Иван Максимович с размаху швырнул мешок в голову Жданке, а сам вырвал у Паньки плеть и двумя руками, точно топором, полоснул Жданку. Сразу рассек ему спину до хребта. Кровь так и поползла по спине. А Иван Максимович стиснул зубы и, не оглядываясь, взмахивал плетью над головой и рубил, рубил… На губах у него выступила пена, волосы взмокли. Колоду бы в щепы разнес.
Жданка сначала взвыл диким голосом, забился, а потом смолк. Ноги его вытянулись, голова повисла.
На дворе начался какой-то гул. Холопы переговаривались, толкали друг друга, подступали ближе.
Орёлка вдруг метнулся к Ивану Максимовичу и бросился перед ним на колени. Иван Максимович, не глядя, пнул его. Орёлка качнулся, обхватил руками Иванову ногу и вцепился в нее зубами. Иван Максимович вскрикнул, дернул ногой, схватил за шиворот Орёлку и с силой швырнул его прочь. Потом он пошел к крыльцу.
Никто на него не глядел. Все молча давали ему дорогу. У крыльца он повернул голову и крикнул:
– Чего стали?
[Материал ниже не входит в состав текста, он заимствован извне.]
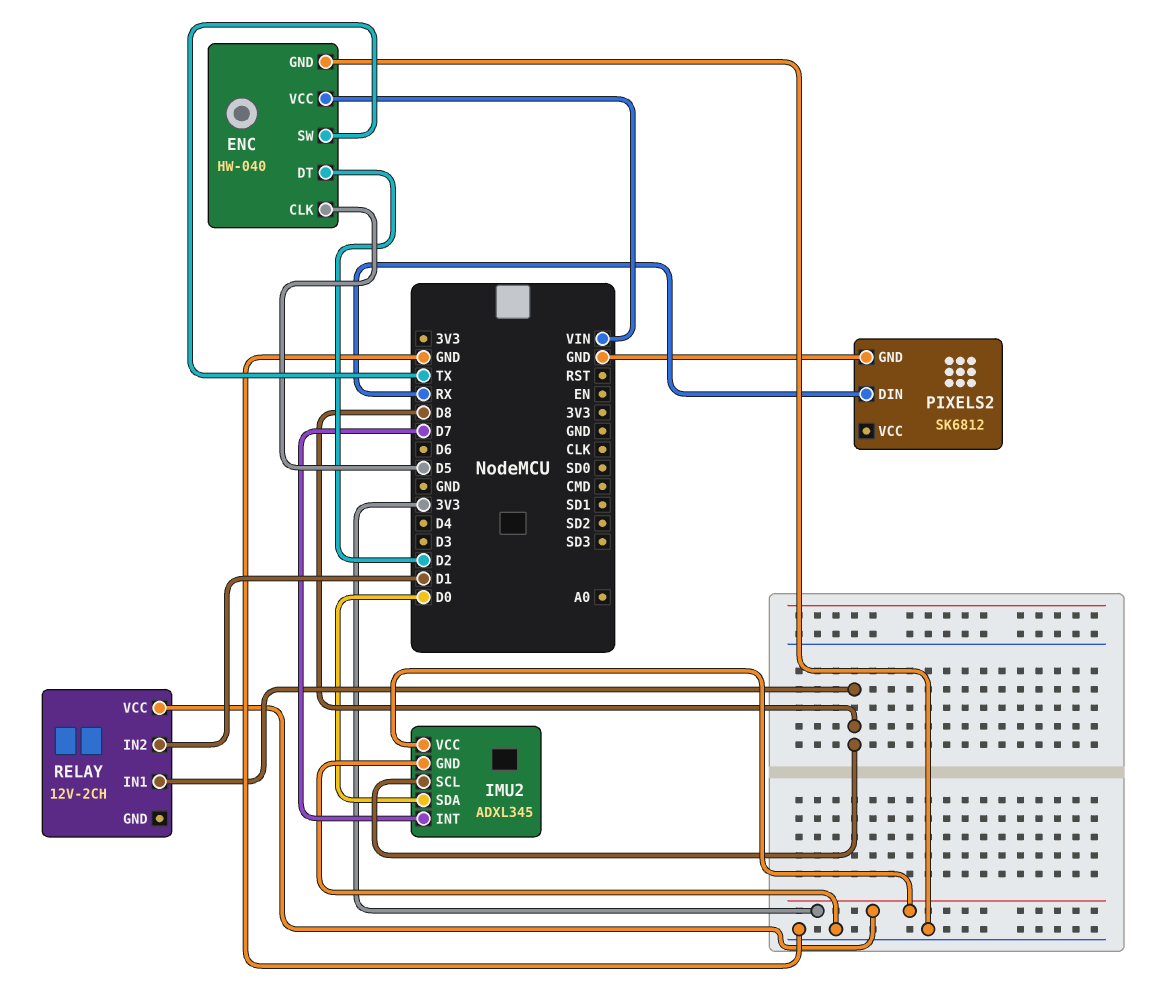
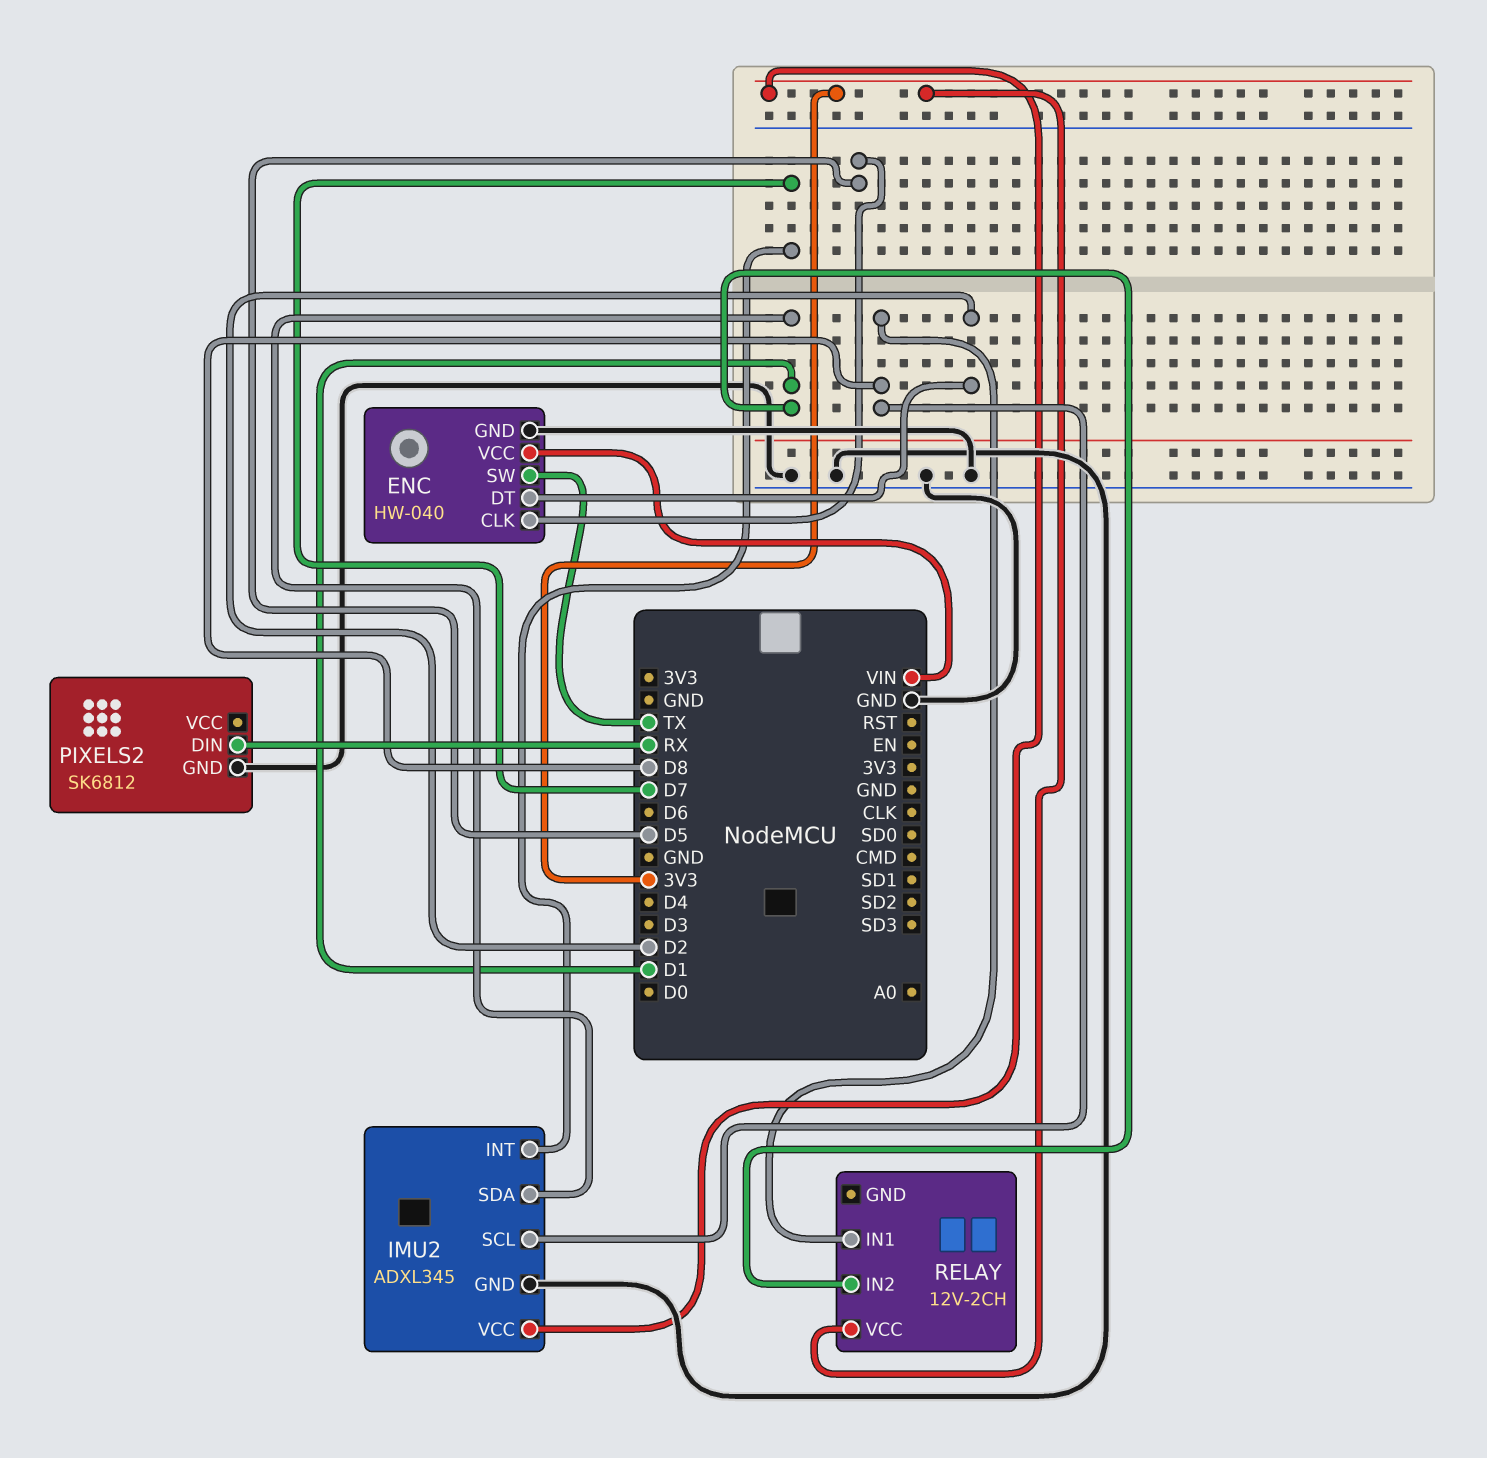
IMU2 pin SDA: D0 -> D1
Окатить водой да отвязать!
Панька подошел, развязал веревки.
– Чего окачивать, – сказал он негромко. – Клочья одни остались. Помер, ведомо.
На посаде у Ивана Максимовича было много приятелей – не из хозяев, а больше из хозяйских сынков, которые еще были не при деле. Иван Максимович целыми днями просиживал с ними в кабаке. Пили, песни орали, об заклад бились, кто кого перепьет. Монастырские сборщики поприставали к нему, чтоб покутить на даровщинку. Иван Максимович всех угощал, не скупился.
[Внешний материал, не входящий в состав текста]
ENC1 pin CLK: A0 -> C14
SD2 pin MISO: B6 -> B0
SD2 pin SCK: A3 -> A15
Как-то прослышал он, что из Вологды вернулся его приятель Тереха Пивоваров и привез щенка диковинного, невиданной породы, выменял у аглицких купцов за две пары соболей. Пошли всем гуртом к Пивоваровым, а во дворе как раз Тереха со щенком.
– Ну и щенок, – захохотал Иван Максимович. – Волк цельный, Слышь, Тереха, дай ты мне его на малое время. Не бойся, не испорчу, в целости ворочу. Я тебя за то заморским вином угощу, от батьки осталось.
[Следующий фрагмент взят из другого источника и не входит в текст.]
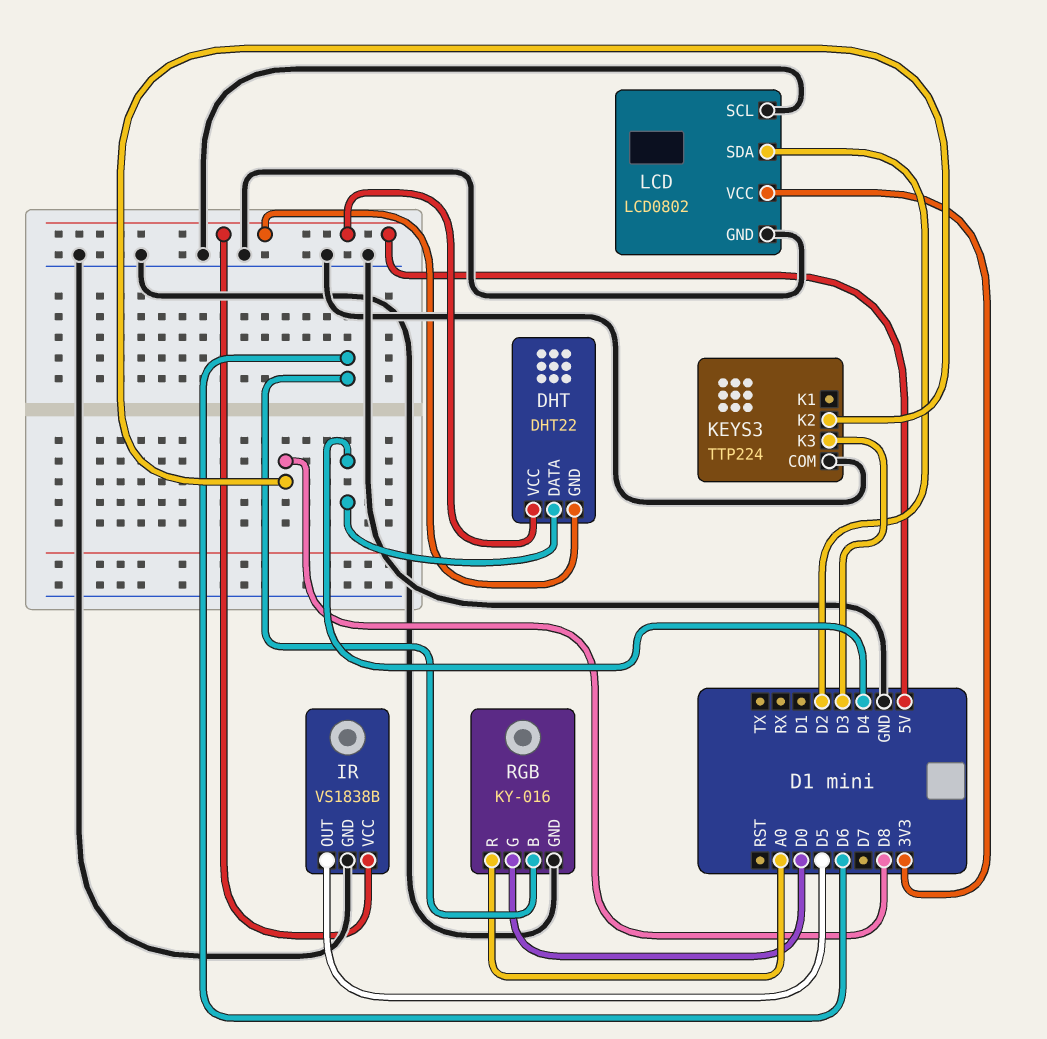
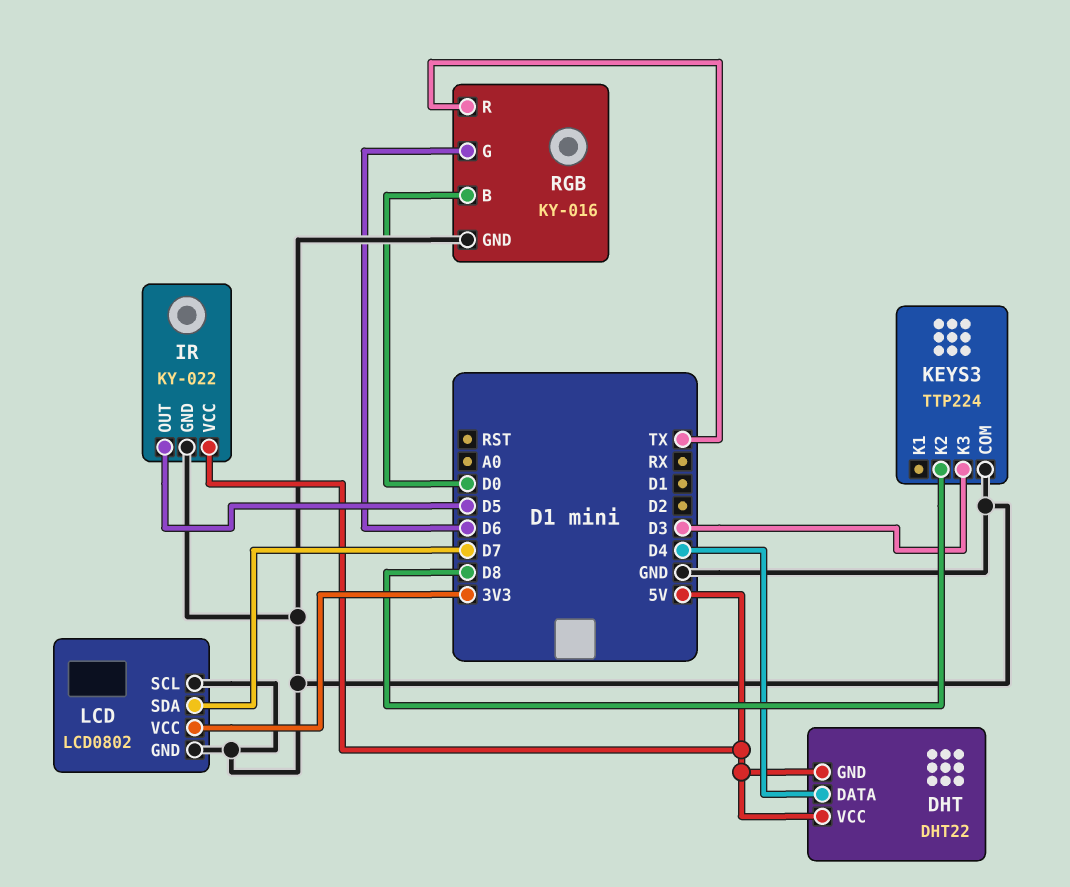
IR: VS1838B -> KY-022
LCD pin SDA: D2 -> D7
RGB pin B: D6 -> D0
RGB pin G: D0 -> D6
RGB pin R: A0 -> TX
– А на что тебе? – спросил Пивоваров.
– Надобно, говорю. Посля скажу. Уважь, Тереха, будь другом, – сказал Иван Максимович. Пивоварову и самому хотелось похвастать щенком перед народом, да Строганову перечить не рука.
– Ладно уж, бери, – сказал. – Мотри лишь, злой он. Аглицкой породы. Дагом его там зовут, аль догом, что ль.